Dataset content:
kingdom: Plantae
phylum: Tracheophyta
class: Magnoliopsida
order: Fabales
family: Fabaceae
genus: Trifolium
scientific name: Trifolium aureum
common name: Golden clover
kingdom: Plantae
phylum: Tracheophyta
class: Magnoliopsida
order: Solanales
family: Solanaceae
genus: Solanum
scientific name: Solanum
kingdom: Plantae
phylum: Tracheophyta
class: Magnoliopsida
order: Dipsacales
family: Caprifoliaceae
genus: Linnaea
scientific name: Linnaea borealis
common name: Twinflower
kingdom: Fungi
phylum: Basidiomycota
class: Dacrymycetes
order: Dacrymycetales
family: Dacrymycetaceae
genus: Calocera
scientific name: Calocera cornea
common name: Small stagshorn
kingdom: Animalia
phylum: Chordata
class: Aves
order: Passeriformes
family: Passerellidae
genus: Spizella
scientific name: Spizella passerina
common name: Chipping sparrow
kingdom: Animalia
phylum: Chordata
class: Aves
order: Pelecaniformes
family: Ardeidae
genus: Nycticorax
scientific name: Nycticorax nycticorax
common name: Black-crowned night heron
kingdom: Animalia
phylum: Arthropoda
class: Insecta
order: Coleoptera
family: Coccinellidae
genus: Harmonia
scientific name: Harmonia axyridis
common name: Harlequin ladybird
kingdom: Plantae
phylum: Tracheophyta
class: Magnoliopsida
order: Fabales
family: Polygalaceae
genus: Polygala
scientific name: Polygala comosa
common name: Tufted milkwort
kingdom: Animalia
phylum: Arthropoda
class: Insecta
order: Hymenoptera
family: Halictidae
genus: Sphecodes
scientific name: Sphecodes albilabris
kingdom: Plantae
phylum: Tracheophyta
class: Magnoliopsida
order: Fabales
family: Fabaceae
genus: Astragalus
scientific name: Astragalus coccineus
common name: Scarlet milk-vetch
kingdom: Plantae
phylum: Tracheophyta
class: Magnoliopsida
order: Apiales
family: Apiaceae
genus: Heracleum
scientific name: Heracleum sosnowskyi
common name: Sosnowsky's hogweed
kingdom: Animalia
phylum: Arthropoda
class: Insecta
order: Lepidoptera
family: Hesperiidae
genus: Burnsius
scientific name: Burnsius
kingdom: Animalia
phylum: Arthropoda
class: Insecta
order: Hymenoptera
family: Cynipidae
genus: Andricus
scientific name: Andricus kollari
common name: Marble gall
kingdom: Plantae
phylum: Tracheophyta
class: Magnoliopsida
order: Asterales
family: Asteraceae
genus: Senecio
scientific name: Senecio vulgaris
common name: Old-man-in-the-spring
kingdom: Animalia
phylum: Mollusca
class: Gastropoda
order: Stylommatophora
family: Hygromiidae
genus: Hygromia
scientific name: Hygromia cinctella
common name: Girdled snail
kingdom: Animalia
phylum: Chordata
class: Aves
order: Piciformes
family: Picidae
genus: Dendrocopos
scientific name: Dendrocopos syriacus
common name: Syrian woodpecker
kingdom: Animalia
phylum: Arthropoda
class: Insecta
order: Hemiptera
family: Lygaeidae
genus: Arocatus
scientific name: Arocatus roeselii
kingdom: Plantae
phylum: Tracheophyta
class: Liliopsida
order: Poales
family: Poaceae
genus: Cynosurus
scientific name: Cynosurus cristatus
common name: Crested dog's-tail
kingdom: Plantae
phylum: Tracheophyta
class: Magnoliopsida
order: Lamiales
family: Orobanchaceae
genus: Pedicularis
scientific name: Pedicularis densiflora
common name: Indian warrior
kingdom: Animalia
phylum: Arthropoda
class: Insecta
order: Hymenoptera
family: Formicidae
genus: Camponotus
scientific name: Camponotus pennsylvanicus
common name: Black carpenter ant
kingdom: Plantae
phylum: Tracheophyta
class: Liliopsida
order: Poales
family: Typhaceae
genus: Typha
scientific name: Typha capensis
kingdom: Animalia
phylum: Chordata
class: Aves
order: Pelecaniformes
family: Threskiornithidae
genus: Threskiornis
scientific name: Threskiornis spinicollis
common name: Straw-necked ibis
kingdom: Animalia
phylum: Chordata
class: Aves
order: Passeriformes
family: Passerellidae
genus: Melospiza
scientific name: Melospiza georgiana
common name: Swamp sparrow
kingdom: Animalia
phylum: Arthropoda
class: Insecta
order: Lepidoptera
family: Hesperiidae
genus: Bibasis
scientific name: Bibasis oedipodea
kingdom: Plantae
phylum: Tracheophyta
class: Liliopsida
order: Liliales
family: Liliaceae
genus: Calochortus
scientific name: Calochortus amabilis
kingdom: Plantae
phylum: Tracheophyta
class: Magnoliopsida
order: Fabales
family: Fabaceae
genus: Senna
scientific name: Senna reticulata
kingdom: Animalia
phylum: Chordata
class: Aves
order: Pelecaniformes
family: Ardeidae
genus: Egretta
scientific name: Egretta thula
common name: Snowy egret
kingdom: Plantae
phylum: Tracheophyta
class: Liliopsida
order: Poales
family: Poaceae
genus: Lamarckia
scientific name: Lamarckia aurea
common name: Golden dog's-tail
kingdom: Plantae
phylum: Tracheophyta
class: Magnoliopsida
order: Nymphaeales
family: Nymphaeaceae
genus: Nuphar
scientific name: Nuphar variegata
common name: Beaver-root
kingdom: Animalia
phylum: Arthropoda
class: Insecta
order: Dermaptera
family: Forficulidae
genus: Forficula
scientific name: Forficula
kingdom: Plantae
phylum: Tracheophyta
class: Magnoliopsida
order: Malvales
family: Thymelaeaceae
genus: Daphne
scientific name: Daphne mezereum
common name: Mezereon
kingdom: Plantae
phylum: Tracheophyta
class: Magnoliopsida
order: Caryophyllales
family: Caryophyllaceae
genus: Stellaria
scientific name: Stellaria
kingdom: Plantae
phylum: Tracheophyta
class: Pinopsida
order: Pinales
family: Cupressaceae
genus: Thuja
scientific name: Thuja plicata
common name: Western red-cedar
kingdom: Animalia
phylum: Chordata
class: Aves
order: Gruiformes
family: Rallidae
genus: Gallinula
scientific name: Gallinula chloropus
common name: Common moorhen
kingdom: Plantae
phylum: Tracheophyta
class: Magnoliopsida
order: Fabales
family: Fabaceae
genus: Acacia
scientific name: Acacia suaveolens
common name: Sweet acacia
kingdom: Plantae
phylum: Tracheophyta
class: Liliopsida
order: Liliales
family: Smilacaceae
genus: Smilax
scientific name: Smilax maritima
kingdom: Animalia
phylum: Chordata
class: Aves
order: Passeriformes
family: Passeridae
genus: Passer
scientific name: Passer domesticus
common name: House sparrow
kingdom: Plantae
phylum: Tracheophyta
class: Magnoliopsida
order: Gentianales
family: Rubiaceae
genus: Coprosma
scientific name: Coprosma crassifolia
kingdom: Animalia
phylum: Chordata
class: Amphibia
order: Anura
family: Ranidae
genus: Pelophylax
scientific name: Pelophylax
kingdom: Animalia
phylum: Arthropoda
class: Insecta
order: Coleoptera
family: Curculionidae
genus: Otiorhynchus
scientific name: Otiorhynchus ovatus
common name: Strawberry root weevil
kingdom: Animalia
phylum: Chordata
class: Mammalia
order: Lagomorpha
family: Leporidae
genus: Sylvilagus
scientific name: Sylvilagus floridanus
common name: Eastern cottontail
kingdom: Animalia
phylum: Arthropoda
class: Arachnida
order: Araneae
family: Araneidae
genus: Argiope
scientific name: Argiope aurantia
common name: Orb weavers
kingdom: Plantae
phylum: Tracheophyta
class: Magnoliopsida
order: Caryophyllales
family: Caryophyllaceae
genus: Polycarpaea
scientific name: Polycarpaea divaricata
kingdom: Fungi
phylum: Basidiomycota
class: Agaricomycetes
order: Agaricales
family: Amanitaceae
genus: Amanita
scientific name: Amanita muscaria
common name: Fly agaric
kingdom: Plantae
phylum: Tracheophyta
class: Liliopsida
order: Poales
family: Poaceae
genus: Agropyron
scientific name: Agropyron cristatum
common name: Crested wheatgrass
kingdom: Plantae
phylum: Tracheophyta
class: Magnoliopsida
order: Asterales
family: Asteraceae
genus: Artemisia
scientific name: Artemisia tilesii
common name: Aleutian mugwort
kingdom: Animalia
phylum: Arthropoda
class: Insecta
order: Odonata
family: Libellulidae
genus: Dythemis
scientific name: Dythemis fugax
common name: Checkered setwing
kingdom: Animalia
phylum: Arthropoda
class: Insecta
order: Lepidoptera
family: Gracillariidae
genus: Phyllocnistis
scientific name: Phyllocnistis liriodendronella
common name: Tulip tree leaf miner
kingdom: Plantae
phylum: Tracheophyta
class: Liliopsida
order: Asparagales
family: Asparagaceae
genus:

What the task asks: Can you copy out, word for word, the stretch of data above from its first line through the line containing "common name: Marble gall"?

Written answer:
kingdom: Plantae
phylum: Tracheophyta
class: Magnoliopsida
order: Fabales
family: Fabaceae
genus: Trifolium
scientific name: Trifolium aureum
common name: Golden clover
kingdom: Plantae
phylum: Tracheophyta
class: Magnoliopsida
order: Solanales
family: Solanaceae
genus: Solanum
scientific name: Solanum
kingdom: Plantae
phylum: Tracheophyta
class: Magnoliopsida
order: Dipsacales
family: Caprifoliaceae
genus: Linnaea
scientific name: Linnaea borealis
common name: Twinflower
kingdom: Fungi
phylum: Basidiomycota
class: Dacrymycetes
order: Dacrymycetales
family: Dacrymycetaceae
genus: Calocera
scientific name: Calocera cornea
common name: Small stagshorn
kingdom: Animalia
phylum: Chordata
class: Aves
order: Passeriformes
family: Passerellidae
genus: Spizella
scientific name: Spizella passerina
common name: Chipping sparrow
kingdom: Animalia
phylum: Chordata
class: Aves
order: Pelecaniformes
family: Ardeidae
genus: Nycticorax
scientific name: Nycticorax nycticorax
common name: Black-crowned night heron
kingdom: Animalia
phylum: Arthropoda
class: Insecta
order: Coleoptera
family: Coccinellidae
genus: Harmonia
scientific name: Harmonia axyridis
common name: Harlequin ladybird
kingdom: Plantae
phylum: Tracheophyta
class: Magnoliopsida
order: Fabales
family: Polygalaceae
genus: Polygala
scientific name: Polygala comosa
common name: Tufted milkwort
kingdom: Animalia
phylum: Arthropoda
class: Insecta
order: Hymenoptera
family: Halictidae
genus: Sphecodes
scientific name: Sphecodes albilabris
kingdom: Plantae
phylum: Tracheophyta
class: Magnoliopsida
order: Fabales
family: Fabaceae
genus: Astragalus
scientific name: Astragalus coccineus
common name: Scarlet milk-vetch
kingdom: Plantae
phylum: Tracheophyta
class: Magnoliopsida
order: Apiales
family: Apiaceae
genus: Heracleum
scientific name: Heracleum sosnowskyi
common name: Sosnowsky's hogweed
kingdom: Animalia
phylum: Arthropoda
class: Insecta
order: Lepidoptera
family: Hesperiidae
genus: Burnsius
scientific name: Burnsius
kingdom: Animalia
phylum: Arthropoda
class: Insecta
order: Hymenoptera
family: Cynipidae
genus: Andricus
scientific name: Andricus kollari
common name: Marble gall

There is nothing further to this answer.